Anderson v Building Appeals Board  VSC 415 (21 July 2017)
The plaintiffs filed two appeals with the Building Appeals Board (“Board”) against Stonnington City Council’s refusal to give its consent to requests for report and consent in respect of Regulation 414 of the Building Regulations 2006 (“Regulations”) to proposed alterations and additions to a dwelling.
The Board made a determination and refused to give its report and consent under Regulation 414 of the Regulations.
The plaintiffs made an application to the Supreme Court of Victoria for an order quashing or setting aside the determination of the Board.
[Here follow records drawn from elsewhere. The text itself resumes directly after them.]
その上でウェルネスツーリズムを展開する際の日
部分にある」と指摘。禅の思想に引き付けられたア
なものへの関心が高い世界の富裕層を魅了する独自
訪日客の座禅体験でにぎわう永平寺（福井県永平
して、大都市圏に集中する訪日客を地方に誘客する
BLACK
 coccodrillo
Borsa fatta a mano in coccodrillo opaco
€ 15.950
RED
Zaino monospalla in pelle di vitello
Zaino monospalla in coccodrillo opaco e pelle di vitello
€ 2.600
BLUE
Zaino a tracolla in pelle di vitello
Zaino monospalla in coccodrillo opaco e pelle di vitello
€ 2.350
The plaintiffs advanced two grounds at the hearing, namely the Board had regard to an irrelevant consideration, being daylight access, when determining whether it was acceptable to grant report and consent and the Board had misdirected itself when considering whether to grant report and consent.
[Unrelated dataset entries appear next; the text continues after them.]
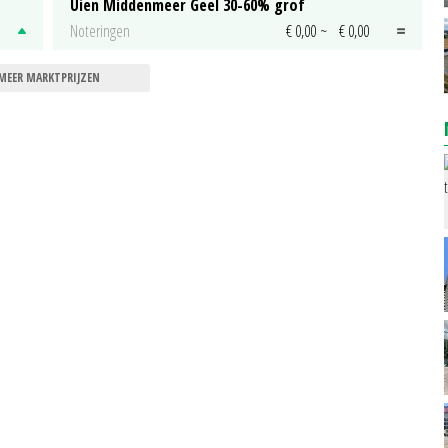
Uien Middenmeer Geel 30-60% grof
Noteringen
€ 0,00
~
€ 0,00
MEER MARKTPRIJZEN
The plaintiffs submitted that Division 2 of Part 4 of the Regulations is a comprehensive ‘code’ for the protection of amenity and neighbourhood character. They submitted that each Regulation within the Division addresses a separate aspect of amenity such that the term amenity should be construed narrowly to avoid overlapping.
Council, being the second defendant, represented by Mr Joe Forrest of counsel and briefed by Russell Kennedy Lawyers, submitted that when exercising discretion regarding whether or not to grant report and consent, consent must be refused to an application for repot and consent if the application did not comply with any matter set out in the Minister’s Guidelines MG-12 (“MG”). This includes amenity to habitable room windows of existing dwellings on nearby allotments, in this case relating to limiting access to daylight and sky.
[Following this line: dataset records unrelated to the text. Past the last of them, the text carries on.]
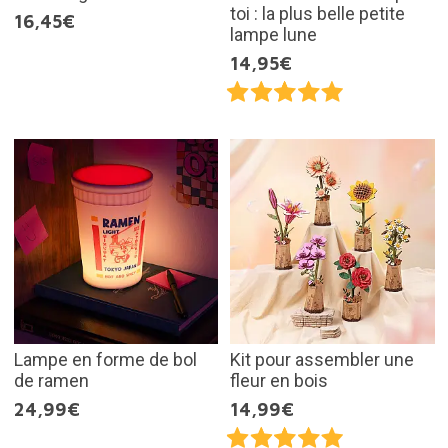
toi : la plus belle petite
16,45€
lampe lune
14,95€
Lampe en forme de bol
Kit pour assembler une
de ramen
fleur en bois
24,99€
14,99€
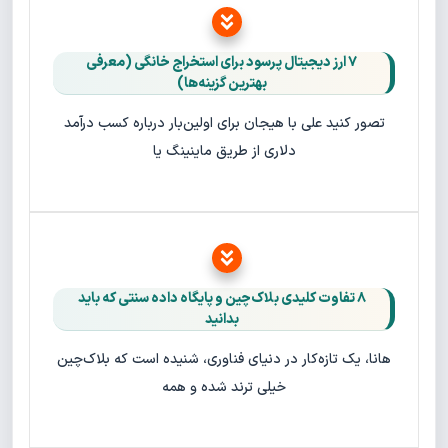
۷ ارز دیجیتال پرسود برای استخراج خانگی (معرفی
بهترین گزینه‌ها)
تصور کنید علی با هیجان برای اولین‌بار درباره کسب درآمد
دلاری از طریق ماینینگ یا
۸ تفاوت کلیدی بلاک‌چین و پایگاه‌ داده سنتی که باید
بدانید
هانا، یک تازه‌کار در دنیای فناوری، شنیده است که بلاک‌چین
خیلی ترند شده و همه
Justice McDonald held that the meaning of amenity in terms of Regulation 414 and the MG should not be read down, he stated at paragraph  of the judgement:
The discretion conferred upon the second defendant by (f) of the Reg 414 Ministerial Guidelines is unconfined. There is no basis for reading down the ordinary meaning of ‘amenity’ (which includes accessibility of daylight) because reg 416(1) provides that a building must be set back from a habitable room window in an existing dwelling on an adjoining allotment to provide for a light court to the window that has a minimum area of 3m² and a minimum dimension of 1m clear to the sky.
Conclusions regarding Regulation 414
Justice McDonald did not accept the plaintiffs’ arguments and preferred the arguments put on behalf of the Council. The application for judicial review was dismissed accordingly.
The ordinary meaning of amenity should be applied in relation to Regulation 414 and the MG, which includes accessibility to daylight. Accordingly, it is open to a council, in exercising its discretion when considering whether or not to provide its report and consent pursuant to Regulation 414, to refuse to give consent if the proposed setback would result in a significant impact on the amenity, including accessibility to daylight, of the secluded private open space and habitable room windows of existing dwellings on nearby allotments.